* **Exercise description**
Reproduce the lines of the entries below word for word, from the very first line through the line that contains "id and affordable".

++++++

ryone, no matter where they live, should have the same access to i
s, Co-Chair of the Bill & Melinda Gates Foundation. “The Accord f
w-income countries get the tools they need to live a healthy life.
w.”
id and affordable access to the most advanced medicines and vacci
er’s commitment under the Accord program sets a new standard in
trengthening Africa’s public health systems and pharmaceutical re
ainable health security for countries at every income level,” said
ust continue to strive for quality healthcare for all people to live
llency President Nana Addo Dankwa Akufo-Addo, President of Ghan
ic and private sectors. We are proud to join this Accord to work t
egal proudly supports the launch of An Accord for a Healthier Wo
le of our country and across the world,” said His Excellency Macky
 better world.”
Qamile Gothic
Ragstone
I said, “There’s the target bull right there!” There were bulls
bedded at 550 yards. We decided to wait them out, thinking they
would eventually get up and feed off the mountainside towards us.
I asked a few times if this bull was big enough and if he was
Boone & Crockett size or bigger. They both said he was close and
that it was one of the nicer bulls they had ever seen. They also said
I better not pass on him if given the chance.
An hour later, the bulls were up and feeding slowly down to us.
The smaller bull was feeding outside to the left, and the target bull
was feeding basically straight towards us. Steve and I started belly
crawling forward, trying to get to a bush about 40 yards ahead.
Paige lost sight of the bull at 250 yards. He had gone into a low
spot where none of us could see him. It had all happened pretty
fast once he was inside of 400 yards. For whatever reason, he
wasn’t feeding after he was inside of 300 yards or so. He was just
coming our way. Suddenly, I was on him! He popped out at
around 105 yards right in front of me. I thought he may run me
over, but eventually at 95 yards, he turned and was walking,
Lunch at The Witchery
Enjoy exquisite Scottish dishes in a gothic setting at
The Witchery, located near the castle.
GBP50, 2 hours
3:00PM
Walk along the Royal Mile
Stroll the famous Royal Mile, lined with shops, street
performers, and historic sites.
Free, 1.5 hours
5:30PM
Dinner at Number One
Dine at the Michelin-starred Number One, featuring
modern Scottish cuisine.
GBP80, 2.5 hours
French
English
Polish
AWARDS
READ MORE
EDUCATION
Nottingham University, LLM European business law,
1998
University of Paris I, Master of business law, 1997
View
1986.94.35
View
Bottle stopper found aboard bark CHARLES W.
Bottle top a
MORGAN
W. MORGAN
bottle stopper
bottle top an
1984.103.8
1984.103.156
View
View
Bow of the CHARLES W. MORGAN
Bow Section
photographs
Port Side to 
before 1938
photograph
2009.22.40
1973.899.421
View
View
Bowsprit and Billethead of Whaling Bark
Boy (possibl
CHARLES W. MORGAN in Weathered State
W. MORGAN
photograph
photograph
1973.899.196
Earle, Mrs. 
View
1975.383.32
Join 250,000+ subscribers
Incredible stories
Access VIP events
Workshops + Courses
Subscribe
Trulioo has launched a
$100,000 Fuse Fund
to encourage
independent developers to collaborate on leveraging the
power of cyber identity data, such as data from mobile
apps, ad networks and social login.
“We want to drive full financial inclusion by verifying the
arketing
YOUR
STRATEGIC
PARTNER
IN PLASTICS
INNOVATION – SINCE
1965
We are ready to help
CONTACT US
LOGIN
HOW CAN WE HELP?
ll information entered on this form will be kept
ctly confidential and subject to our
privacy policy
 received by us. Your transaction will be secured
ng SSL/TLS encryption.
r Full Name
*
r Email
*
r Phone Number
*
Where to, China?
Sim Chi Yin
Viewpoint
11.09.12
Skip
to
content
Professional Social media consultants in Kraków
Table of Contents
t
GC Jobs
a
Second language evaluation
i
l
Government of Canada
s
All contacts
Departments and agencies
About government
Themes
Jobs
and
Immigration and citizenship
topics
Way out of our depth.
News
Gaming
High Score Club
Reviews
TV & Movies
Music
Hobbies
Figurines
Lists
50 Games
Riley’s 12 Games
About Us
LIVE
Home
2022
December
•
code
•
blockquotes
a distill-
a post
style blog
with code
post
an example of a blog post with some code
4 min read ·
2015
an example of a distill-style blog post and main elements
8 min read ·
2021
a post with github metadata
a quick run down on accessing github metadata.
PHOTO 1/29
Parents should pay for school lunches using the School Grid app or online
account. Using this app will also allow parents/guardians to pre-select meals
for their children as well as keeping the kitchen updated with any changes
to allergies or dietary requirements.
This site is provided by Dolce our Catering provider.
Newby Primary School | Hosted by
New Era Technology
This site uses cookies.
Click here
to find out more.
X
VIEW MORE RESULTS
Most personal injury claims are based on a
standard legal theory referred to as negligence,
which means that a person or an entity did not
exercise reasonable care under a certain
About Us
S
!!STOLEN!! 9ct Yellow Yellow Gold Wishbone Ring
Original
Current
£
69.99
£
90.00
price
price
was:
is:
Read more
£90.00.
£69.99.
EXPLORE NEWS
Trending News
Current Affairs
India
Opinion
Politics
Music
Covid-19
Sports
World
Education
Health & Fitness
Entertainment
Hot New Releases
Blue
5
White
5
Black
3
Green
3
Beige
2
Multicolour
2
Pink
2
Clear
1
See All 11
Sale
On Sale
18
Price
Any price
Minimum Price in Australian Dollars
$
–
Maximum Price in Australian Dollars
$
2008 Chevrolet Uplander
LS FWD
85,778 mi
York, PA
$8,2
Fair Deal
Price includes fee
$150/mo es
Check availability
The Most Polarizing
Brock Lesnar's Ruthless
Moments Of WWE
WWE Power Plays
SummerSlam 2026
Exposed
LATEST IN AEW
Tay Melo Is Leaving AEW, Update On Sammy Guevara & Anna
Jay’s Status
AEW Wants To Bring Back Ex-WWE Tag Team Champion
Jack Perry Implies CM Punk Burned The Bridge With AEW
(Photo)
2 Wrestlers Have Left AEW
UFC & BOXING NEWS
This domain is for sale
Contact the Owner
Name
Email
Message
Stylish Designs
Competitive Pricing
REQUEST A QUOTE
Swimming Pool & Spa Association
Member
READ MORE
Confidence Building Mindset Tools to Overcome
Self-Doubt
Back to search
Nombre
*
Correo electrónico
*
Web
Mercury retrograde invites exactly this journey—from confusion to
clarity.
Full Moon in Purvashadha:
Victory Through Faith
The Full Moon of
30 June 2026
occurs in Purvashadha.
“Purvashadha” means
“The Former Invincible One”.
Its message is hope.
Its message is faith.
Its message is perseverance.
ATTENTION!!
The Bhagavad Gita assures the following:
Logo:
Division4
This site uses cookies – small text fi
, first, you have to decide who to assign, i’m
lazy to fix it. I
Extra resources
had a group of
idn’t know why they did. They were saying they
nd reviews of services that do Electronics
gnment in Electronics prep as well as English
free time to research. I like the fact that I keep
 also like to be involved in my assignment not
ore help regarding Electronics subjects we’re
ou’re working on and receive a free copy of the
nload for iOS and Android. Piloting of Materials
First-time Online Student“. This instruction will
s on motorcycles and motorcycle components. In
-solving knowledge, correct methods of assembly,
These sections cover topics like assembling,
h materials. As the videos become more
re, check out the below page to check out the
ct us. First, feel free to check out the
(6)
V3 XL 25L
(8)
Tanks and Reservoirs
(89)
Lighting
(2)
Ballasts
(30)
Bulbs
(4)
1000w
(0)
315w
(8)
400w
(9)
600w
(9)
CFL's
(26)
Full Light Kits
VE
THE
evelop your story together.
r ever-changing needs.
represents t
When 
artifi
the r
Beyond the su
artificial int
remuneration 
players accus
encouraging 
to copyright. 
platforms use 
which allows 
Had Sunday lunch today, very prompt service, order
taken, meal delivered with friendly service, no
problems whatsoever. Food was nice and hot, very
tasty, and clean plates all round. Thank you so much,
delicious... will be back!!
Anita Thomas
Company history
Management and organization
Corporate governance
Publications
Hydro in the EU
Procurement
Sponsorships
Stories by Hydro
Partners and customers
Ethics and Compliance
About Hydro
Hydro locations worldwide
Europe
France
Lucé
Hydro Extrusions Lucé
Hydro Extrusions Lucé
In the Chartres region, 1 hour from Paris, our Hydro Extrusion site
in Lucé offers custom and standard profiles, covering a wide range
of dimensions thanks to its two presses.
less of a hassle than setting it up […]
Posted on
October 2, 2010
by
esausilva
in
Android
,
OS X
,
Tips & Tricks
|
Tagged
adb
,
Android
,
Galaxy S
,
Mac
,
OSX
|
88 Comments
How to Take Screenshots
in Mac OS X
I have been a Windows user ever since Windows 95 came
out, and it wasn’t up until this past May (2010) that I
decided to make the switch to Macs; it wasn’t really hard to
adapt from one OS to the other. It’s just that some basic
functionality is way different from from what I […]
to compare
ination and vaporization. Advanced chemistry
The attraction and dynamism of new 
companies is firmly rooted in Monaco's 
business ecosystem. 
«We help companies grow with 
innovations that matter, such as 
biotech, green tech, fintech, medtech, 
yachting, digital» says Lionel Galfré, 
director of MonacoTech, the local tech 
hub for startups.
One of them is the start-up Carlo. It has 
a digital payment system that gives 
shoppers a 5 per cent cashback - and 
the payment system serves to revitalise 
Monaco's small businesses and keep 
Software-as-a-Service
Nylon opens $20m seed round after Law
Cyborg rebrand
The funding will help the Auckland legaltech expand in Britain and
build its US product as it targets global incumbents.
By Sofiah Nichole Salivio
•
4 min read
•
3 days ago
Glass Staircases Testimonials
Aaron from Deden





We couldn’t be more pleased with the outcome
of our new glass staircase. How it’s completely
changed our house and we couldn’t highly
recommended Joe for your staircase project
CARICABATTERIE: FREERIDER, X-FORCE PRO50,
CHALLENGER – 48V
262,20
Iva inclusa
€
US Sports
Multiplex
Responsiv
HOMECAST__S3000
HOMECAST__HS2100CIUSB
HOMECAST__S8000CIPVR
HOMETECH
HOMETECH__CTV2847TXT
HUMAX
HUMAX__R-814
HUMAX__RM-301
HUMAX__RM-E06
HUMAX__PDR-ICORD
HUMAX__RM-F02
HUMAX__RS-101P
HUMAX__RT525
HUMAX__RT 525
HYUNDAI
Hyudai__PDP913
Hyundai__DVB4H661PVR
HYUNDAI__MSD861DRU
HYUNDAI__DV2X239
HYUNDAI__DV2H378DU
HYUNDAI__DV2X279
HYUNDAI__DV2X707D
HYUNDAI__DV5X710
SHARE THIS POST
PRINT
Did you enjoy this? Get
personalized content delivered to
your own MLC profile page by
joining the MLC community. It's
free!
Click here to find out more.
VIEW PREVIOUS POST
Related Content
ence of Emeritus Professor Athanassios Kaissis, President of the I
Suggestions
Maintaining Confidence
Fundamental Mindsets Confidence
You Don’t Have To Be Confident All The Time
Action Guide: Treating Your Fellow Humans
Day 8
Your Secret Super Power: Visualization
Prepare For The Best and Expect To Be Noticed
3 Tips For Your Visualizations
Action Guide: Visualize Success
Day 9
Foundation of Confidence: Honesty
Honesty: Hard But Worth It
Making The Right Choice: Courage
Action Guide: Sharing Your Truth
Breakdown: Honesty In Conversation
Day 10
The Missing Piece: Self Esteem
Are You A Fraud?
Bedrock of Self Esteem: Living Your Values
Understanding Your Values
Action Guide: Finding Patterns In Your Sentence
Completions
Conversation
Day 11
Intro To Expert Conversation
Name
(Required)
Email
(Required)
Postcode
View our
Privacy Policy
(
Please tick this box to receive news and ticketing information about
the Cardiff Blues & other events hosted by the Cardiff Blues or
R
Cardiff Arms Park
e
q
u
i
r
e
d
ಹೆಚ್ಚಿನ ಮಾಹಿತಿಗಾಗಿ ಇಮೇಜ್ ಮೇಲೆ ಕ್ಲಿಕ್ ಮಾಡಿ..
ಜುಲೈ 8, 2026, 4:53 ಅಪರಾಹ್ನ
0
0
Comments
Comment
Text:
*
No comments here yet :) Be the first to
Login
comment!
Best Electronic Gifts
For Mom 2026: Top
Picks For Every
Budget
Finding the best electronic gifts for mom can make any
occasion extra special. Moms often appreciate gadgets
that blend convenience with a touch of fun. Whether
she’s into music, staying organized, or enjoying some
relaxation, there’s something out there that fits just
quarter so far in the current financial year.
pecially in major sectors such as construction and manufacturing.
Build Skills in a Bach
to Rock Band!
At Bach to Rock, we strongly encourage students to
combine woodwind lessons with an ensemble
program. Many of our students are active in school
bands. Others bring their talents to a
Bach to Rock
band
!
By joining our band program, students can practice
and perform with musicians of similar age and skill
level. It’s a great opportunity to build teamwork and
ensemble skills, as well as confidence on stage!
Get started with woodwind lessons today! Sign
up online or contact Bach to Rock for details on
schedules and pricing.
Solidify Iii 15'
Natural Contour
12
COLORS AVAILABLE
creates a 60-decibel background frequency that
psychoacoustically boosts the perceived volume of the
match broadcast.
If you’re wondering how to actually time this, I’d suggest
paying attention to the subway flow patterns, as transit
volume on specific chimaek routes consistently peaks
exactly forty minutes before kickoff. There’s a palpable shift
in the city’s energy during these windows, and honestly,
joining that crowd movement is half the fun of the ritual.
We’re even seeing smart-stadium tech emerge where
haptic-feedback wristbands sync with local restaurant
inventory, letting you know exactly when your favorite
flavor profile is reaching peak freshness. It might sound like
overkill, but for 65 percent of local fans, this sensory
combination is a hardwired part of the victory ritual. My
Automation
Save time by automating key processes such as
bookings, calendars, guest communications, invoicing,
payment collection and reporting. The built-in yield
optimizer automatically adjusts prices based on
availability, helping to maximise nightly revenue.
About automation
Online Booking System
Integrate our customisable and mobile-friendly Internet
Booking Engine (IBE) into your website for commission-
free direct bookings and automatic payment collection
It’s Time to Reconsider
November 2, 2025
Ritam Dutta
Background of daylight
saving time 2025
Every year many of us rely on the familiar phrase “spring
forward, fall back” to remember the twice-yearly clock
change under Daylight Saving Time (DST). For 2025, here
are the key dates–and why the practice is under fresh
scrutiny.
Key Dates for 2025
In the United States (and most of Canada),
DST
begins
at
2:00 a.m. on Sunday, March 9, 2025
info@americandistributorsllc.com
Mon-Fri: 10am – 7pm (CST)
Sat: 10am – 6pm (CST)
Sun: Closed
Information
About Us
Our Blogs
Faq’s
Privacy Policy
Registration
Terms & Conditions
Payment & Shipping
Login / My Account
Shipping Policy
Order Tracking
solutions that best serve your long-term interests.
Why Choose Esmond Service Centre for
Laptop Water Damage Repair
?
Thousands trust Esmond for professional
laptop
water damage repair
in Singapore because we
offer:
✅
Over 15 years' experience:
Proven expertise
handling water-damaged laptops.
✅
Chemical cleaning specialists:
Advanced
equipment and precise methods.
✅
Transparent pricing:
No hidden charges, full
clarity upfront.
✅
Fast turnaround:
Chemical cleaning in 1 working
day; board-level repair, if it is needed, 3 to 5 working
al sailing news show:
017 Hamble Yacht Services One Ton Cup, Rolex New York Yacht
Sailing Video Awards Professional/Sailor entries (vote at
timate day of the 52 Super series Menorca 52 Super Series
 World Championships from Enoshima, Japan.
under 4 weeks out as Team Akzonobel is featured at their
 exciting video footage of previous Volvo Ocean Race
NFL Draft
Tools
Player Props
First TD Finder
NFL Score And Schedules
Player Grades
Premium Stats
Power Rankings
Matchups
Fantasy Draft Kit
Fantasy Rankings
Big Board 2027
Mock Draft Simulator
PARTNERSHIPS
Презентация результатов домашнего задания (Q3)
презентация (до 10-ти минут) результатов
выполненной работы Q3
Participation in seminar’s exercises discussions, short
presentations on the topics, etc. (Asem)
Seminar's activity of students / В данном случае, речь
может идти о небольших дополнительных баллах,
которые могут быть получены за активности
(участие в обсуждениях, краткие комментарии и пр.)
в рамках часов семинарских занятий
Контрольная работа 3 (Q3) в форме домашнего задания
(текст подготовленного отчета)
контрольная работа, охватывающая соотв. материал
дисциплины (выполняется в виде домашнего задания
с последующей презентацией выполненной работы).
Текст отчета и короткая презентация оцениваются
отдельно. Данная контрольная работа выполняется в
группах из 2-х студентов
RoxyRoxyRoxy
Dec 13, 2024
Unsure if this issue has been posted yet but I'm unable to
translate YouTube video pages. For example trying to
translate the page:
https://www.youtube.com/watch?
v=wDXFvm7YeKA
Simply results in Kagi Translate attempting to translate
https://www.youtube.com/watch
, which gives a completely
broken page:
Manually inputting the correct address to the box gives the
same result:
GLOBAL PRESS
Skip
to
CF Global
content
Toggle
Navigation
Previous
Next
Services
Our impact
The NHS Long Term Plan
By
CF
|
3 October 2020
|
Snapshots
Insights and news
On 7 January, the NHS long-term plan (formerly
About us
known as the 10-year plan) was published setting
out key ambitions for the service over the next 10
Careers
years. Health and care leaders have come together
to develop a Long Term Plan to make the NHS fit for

++++++

* **Exercise output**
ryone, no matter where they live, should have the same access to i
s, Co-Chair of the Bill & Melinda Gates Foundation. “The Accord f
w-income countries get the tools they need to live a healthy life.
w.”
id and affordable access to the most advanced medicines and vacci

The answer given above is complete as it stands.